** Aim of the task **
From the listing below, output the lines between the one with "Sitz Material" and the one with "Zusätzlich zur Helligkeit", including those two, and nothing else. Pictures are not copied.

** Source records **
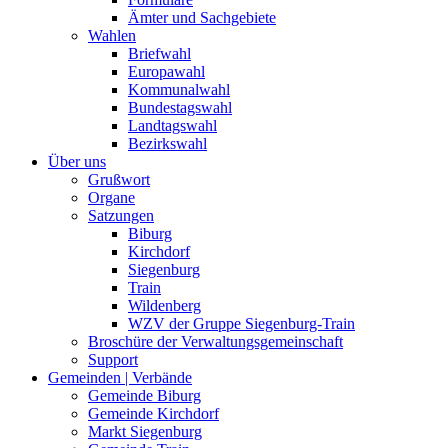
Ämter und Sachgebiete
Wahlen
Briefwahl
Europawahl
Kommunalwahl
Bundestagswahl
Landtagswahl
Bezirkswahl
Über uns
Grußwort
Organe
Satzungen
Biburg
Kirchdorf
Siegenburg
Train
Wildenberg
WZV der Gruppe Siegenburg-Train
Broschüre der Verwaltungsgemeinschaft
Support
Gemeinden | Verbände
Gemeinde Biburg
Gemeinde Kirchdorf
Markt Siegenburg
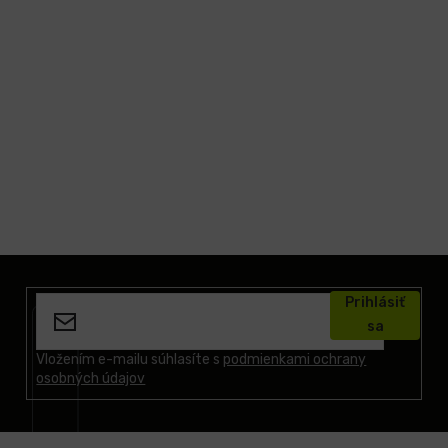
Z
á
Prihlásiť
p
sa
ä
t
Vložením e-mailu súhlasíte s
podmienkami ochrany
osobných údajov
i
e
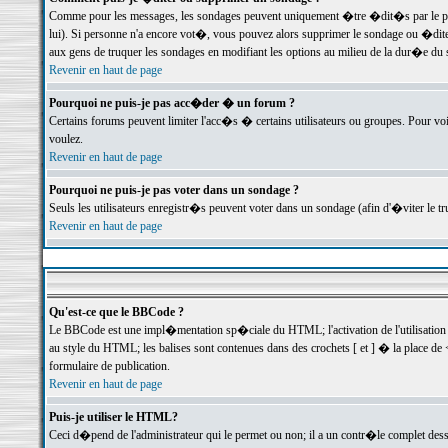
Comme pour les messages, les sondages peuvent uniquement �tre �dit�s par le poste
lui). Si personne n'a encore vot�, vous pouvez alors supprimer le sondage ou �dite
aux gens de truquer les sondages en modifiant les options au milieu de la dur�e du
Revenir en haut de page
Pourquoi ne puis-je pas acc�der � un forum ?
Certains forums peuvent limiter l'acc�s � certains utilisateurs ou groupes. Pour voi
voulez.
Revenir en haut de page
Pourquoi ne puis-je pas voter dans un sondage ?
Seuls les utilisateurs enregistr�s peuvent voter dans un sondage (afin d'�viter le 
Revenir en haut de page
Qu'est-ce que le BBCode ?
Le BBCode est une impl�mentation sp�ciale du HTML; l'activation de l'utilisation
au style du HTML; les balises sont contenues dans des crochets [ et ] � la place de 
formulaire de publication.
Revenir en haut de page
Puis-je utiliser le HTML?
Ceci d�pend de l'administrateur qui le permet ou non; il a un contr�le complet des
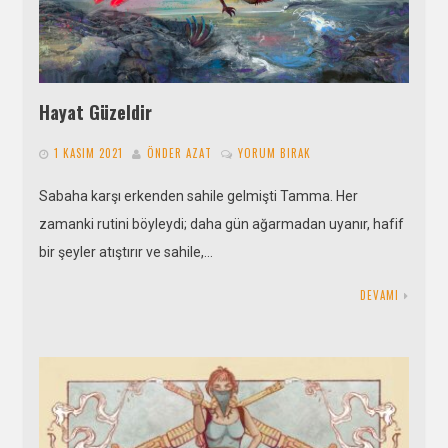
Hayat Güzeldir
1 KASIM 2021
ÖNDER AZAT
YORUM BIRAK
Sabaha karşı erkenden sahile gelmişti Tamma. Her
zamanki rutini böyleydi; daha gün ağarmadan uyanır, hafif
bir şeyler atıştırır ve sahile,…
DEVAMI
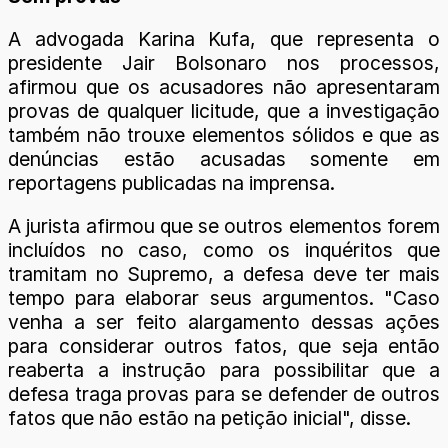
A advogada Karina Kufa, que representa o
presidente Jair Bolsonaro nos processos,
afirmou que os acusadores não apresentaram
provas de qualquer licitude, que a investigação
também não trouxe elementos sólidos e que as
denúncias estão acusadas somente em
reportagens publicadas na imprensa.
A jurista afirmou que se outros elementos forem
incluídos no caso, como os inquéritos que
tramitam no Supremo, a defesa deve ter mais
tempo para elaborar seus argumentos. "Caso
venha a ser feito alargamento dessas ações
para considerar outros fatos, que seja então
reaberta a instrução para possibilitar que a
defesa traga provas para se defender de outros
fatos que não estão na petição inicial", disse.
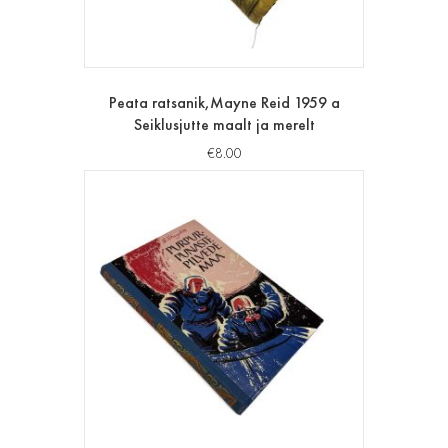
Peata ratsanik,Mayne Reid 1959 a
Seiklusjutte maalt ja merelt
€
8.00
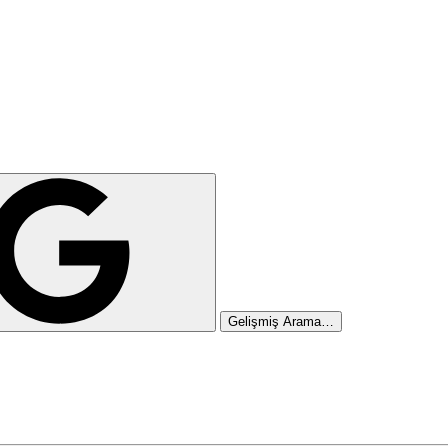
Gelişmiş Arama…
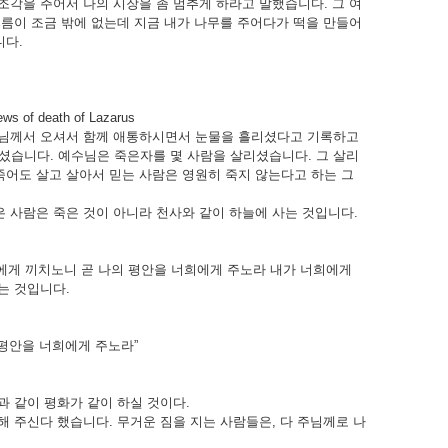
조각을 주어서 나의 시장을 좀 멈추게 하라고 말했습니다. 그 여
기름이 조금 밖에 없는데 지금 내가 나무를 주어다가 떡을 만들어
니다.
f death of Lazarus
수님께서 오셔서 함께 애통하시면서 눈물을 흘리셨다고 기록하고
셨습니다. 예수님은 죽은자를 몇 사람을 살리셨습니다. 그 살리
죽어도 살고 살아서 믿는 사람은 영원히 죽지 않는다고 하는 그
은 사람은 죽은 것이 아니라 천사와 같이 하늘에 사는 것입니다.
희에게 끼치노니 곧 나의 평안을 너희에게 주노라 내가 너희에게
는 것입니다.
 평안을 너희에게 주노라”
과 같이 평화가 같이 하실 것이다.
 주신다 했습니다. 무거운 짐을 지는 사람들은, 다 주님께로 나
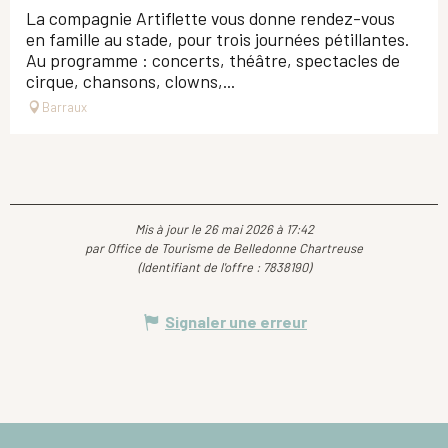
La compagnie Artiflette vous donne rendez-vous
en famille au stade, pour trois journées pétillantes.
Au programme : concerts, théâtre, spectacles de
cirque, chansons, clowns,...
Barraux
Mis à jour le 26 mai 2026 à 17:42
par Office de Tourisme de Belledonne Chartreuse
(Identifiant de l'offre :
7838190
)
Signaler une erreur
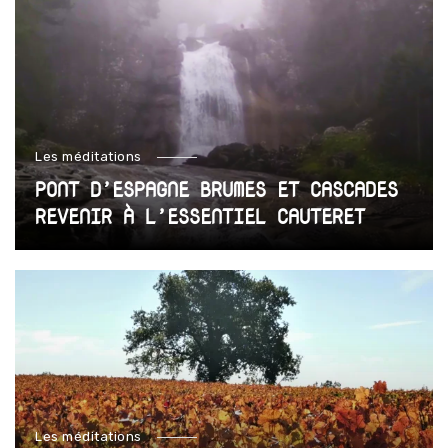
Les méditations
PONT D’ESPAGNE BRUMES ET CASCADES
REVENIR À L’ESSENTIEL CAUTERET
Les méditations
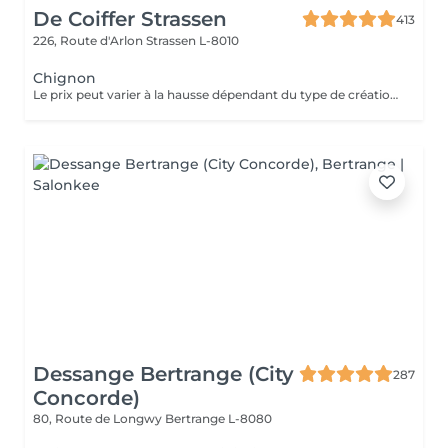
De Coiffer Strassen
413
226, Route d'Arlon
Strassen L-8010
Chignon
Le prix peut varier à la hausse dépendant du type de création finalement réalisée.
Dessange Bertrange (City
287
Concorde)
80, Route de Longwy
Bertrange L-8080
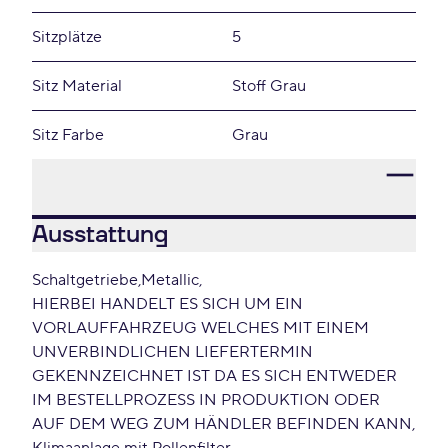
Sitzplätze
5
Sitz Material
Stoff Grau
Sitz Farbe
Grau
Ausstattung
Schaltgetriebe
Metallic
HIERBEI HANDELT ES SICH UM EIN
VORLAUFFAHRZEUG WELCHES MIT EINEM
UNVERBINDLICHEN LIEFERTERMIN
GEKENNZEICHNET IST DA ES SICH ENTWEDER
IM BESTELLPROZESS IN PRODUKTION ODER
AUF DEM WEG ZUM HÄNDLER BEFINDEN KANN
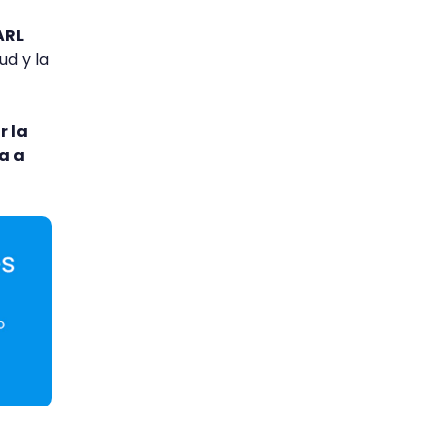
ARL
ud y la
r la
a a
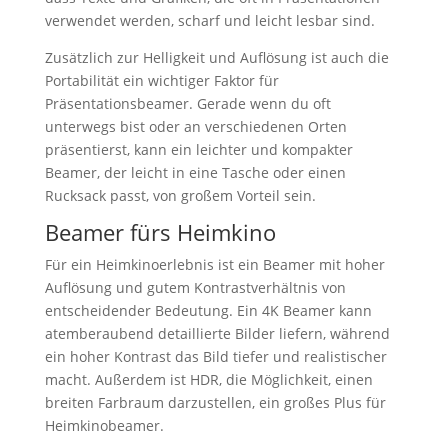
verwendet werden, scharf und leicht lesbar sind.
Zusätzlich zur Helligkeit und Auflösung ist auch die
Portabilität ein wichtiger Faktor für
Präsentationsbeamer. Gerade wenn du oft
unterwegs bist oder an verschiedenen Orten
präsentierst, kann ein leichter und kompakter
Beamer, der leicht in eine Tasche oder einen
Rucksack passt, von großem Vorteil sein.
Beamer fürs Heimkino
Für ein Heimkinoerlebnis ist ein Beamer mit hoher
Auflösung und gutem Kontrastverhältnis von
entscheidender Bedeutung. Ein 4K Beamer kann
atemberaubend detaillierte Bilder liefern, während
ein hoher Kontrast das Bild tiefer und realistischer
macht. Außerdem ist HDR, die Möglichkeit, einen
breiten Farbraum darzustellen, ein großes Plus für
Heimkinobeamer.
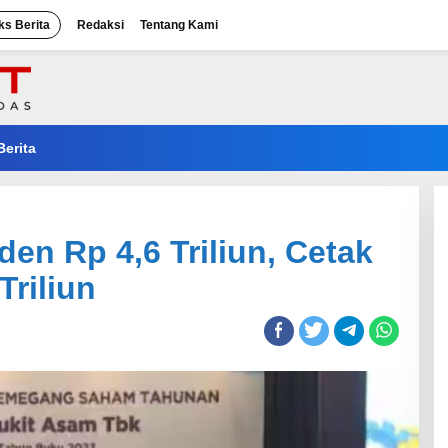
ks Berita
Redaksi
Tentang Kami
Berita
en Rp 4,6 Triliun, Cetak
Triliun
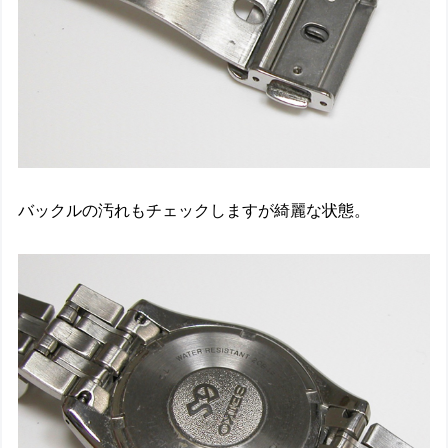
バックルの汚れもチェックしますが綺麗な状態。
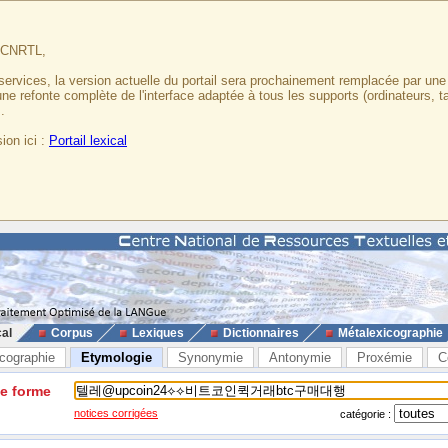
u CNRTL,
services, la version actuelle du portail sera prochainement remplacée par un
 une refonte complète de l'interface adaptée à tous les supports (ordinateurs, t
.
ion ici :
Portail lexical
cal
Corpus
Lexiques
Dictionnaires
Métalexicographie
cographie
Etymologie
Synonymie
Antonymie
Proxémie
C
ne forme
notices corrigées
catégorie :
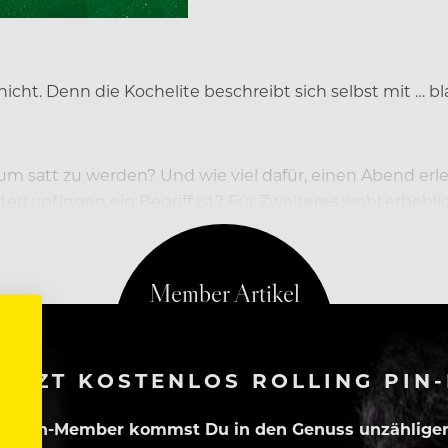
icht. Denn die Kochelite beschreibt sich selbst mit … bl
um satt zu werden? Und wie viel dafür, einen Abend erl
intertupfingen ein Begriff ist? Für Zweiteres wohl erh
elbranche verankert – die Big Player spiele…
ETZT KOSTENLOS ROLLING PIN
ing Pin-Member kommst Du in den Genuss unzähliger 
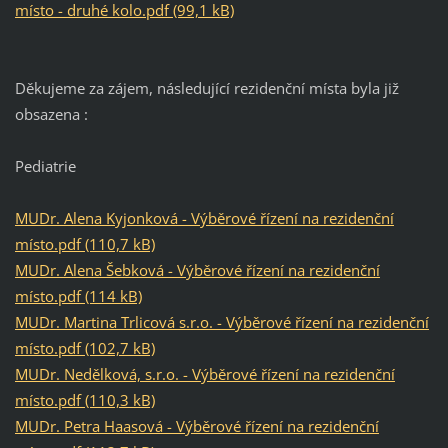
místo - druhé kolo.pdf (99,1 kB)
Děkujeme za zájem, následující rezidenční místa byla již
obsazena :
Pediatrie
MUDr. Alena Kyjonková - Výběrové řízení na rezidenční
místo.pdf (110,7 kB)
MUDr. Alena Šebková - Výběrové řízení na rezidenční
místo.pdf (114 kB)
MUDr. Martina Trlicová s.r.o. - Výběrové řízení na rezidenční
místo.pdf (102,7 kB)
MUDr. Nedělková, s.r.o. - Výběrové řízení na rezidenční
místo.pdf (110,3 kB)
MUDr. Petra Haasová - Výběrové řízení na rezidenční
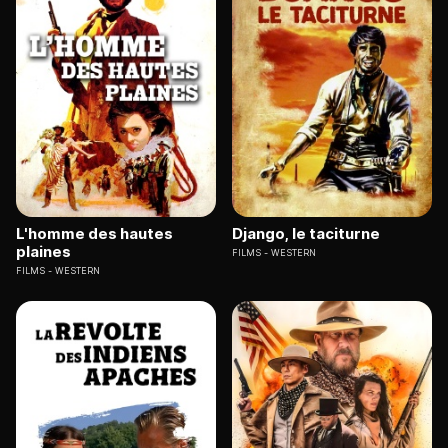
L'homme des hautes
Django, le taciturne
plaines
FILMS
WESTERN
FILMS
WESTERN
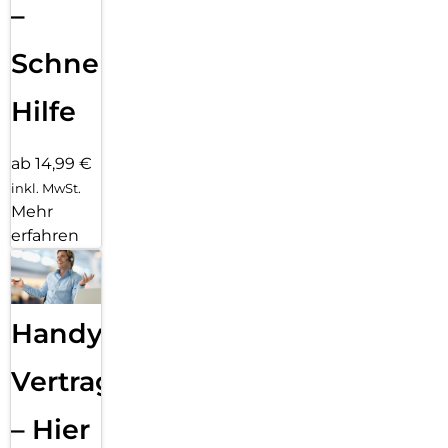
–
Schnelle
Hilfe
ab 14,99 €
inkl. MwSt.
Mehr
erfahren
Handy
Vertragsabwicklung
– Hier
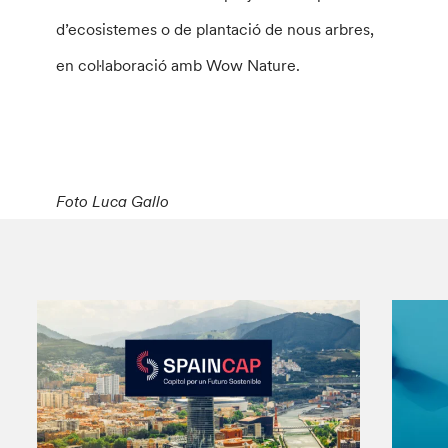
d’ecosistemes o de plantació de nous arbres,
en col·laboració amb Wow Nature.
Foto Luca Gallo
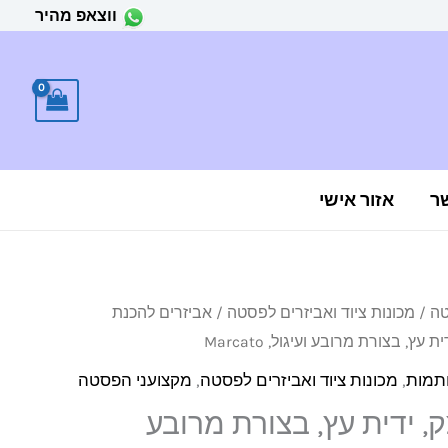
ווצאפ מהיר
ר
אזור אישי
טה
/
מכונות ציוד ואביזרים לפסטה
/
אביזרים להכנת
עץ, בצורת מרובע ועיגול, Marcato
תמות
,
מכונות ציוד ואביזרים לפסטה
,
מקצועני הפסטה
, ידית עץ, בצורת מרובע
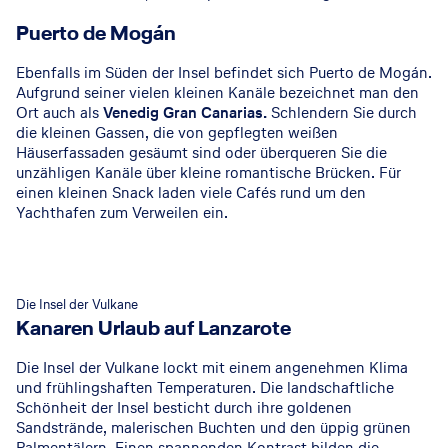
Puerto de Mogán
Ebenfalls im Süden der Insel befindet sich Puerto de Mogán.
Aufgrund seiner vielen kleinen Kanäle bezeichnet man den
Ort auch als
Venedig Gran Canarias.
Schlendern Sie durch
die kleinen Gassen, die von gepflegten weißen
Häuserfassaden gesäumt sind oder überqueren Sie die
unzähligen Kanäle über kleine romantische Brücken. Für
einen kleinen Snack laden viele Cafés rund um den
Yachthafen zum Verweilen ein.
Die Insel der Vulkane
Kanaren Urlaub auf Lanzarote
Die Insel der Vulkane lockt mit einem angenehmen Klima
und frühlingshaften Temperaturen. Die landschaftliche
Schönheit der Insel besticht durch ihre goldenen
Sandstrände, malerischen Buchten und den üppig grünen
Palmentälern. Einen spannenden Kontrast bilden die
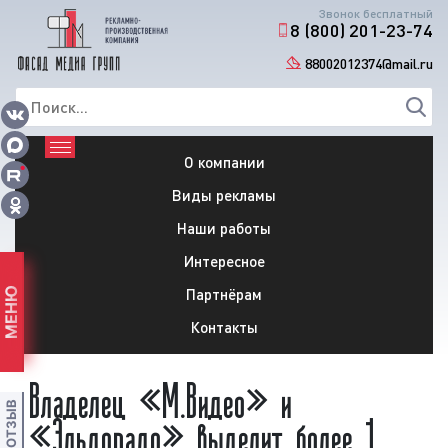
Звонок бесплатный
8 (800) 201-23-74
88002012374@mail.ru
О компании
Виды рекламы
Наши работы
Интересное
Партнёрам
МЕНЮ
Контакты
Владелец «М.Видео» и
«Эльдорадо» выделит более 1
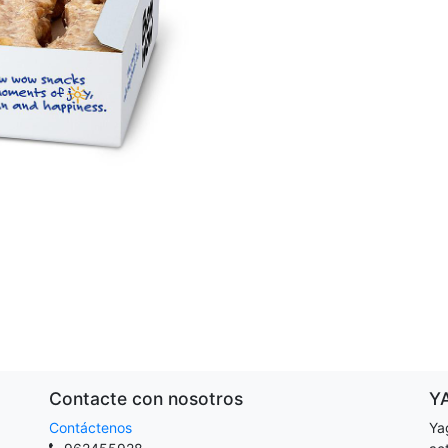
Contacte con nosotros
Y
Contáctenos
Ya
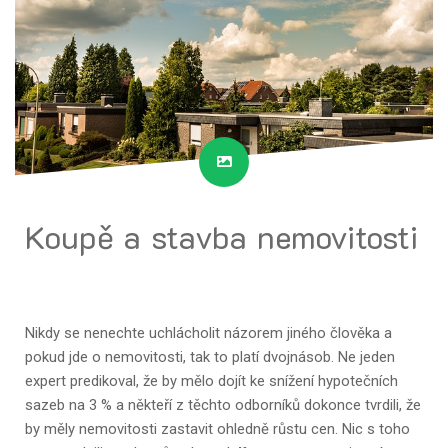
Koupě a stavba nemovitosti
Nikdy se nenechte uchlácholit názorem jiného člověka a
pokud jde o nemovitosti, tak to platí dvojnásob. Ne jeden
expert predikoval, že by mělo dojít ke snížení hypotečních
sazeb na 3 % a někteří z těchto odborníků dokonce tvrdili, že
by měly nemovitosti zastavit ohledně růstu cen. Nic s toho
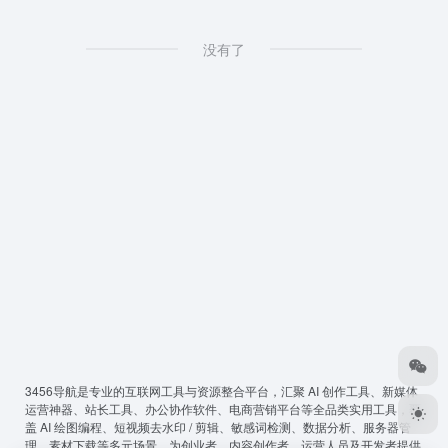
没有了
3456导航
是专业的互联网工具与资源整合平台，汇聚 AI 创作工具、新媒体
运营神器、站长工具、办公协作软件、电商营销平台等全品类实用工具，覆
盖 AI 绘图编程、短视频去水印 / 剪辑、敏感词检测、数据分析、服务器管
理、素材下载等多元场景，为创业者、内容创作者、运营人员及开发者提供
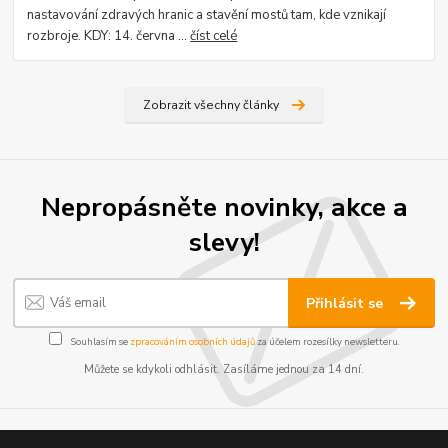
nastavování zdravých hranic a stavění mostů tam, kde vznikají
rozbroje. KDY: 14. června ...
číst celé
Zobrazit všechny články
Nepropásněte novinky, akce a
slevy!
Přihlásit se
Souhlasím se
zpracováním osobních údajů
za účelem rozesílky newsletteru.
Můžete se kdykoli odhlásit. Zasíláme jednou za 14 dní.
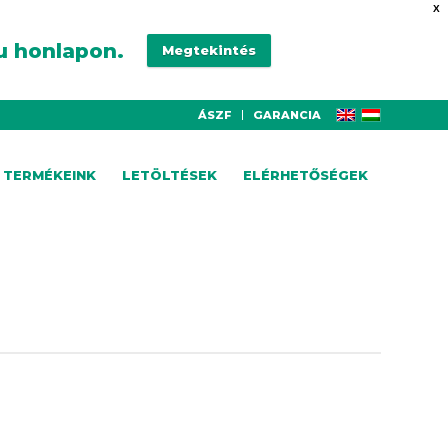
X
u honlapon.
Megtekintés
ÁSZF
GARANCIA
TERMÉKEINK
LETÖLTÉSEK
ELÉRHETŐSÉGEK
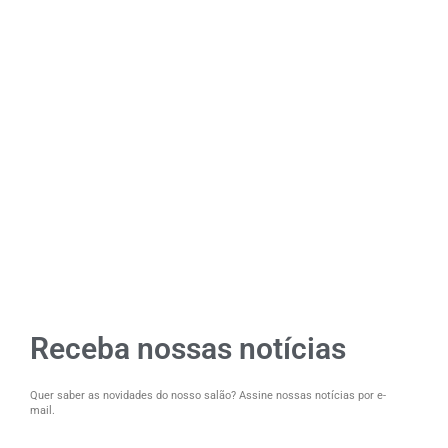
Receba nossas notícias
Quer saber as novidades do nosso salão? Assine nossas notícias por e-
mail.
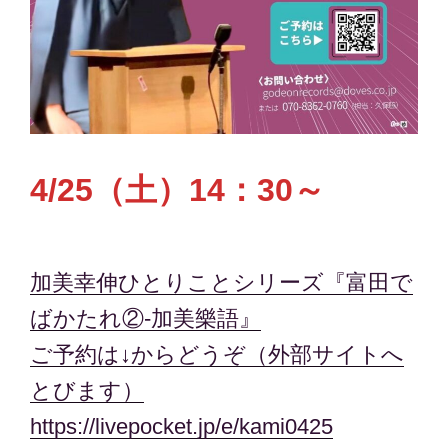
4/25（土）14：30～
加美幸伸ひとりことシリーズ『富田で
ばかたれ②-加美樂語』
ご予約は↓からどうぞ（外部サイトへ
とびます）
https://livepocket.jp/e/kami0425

** Exercise response **
Sitz Material
Stoff Grau
Sitz Farbe
Grau
Ausstattung
Schaltgetriebe
Metallic
HIERBEI HANDELT ES SICH UM EIN
VORLAUFFAHRZEUG WELCHES MIT EINEM
UNVERBINDLICHEN LIEFERTERMIN
GEKENNZEICHNET IST DA ES SICH ENTWEDER
IM BESTELLPROZESS IN PRODUKTION ODER
AUF DEM WEG ZUM HÄNDLER BEFINDEN KANN
ARL
ud y la
r la
a a
verwendet werden, scharf und leicht lesbar sind.
Zusätzlich zur Helligkeit und Auflösung ist auch die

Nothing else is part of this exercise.